I know I will have to take it apart. What will this entail and what tools and parts will I probably need to buy?  Thanks


----------



## timvercoe (Jan 20, 2016)

Don't know about tools and parts.  Maybe some one can help me here......I know the X axis had a split in the nut and a pinch bolt to adjust out the backlash.  I don't recall if the Y axis does or not.  If it does and some one has adjusted it to tighten up the back lash, the lead screw could be worn in the middle such that the screw works easy in the middle but binds in the nut on the ends.  Another possibility is wear in the V ways for the saddle are loose in the middle and tight on the ends.  The correction for this would be scraping away material to flatten 'and true the V ways.  You might try to adjust the gib and see how it effects the motion.  This could give you an indication of what to look for.    I worked on a Gorton mill a few months ago that some one had added brass shims to the V ways to tighten up the play.  It too would work fine in the middle motion and almost become impossible to move at the extremes of travel.  I took out the brass shim stock and adjusted the Gib, it seemed better.  I didn't cut any thing with it after that so don't know about the "proof in the pudding" so to speak.  If the screw is loose, worn in the middle, I just happen to have one that I ran across today.  It's a new screw from an acura turn that had been replaced by a ball screw for a CNC conversion.  The acura turn is a BP copy,  the screw might be the same.     

Tim


----------



## Ed ke6bnl (Jan 20, 2016)

I have a lot of free play in my x axis how do you go about tightening the split nut?


----------



## timvercoe (Jan 20, 2016)

It's been a long time since I was in my machine  under the table,  It seems to me that you can run the table all the way one way and then tighten the screw with a long blade screw driver.  I can look at my machine tomorrow when I get to the shop and see if it will jog my memory........ You might want to PM me to remind me to do it.

○ ○ ○

#### [YOUR TASKS]
1. In the mill backlash thread, what had someone added to the V ways of the Gorton mill to tighten up the play?
2. From the mill backlash thread, output everything from "I have a lot" down to "me to do it.".
3. Go on with the mill backlash thread from the point where it stops.

○ ○ ○

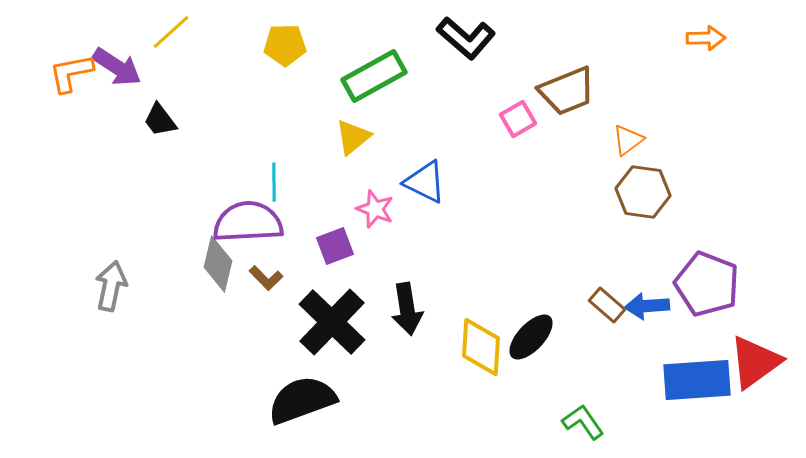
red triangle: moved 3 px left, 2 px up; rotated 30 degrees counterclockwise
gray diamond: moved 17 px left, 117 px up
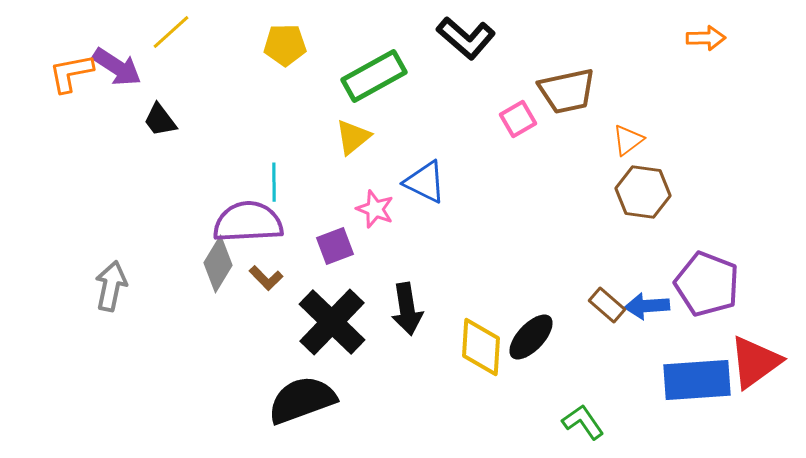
brown trapezoid: rotated 10 degrees clockwise
gray diamond: rotated 18 degrees clockwise
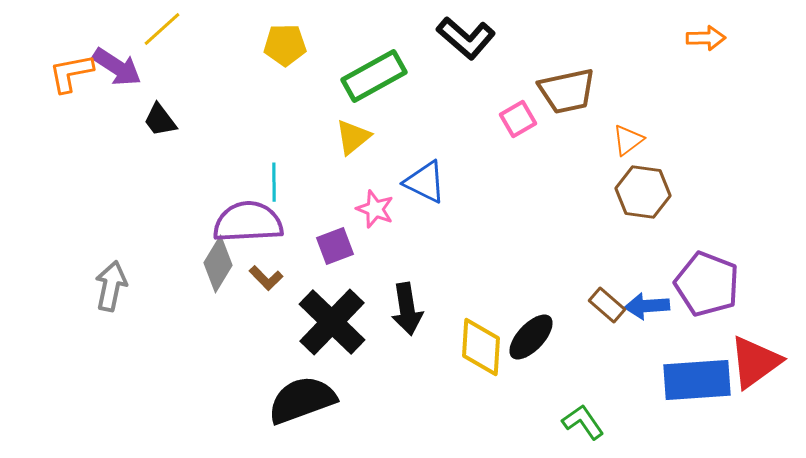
yellow line: moved 9 px left, 3 px up
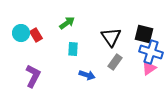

○ ○ ○

#### [TASK RESULTS]
1. Brass shims.

2.
I have a lot of free play in my x axis how do you go about tightening the split nut?


----------



## timvercoe (Jan 20, 2016)

It's been a long time since I was in my machine  under the table,  It seems to me that you can run the table all the way one way and then tighten the screw with a long blade screw driver.  I can look at my machine tomorrow when I get to the shop and see if it will jog my memory........ You might want to PM me to remind me to do it.

3.
Tim


----------



## timvercoe (Jan 20, 2016)

Another thought, if you have to take the table off the machine, it is heavy and remember it is a precision instrument, you don't want to drop it.  Be prepared, engine hoist, crane etc.  

Tim


----------



## Ed ke6bnl (Jan 20, 2016)

thanks, would be nice to get some of the play out of the screw, but things are sure nice with the added DRO even with the play. on this old 1955 Bridgeport.


----------



## ARKnack (Jan 20, 2016)

Ed ke6bnl said:


> I have a lot of free play in my x axis how do you go about tightening the split nut?



It depends on the nut you have. I have a Comet mill which is a BP clone. It had a locking screw I had to loosen, then I could led tighten the split nut.  Othe instruction I seen was you had to remove the nut and finish a saw cut that sliced the nut in half. Then there was an adjustment screw to tighten it. I am sure there are some YouTube videos showing how to do that.

If your mill is old, I would suggest you remove the table and clean/inspect it. On mine I found plugged oil ports and lines, so only prat of the ways were getting oil. It isn't really that hard to remove the table


----------



## EmilioG (Jan 20, 2016)

Yes. An overhaul is in order.
The bijur one shot is stuck as well.
Might be all plugged up.
Engine hoist?

Thanks to all.


----------



## EmilioG (Jan 21, 2016)

Where is the best place for BP parts? H&W Machinery? or here>>
http://www.icai-online.com/leadscrew-assembly/


----------



## Snell Metalfab - Joe (Jan 21, 2016)

I've been working on my newly acquired 1971 Bridgeport Variable Speed head and have found H & W Machinery to be most helpful.  They have nearly everything (they have had everything I needed, but that's been limited) right in stock and their prices seem fair enough.


----------



## Kernbigo (Jan 21, 2016)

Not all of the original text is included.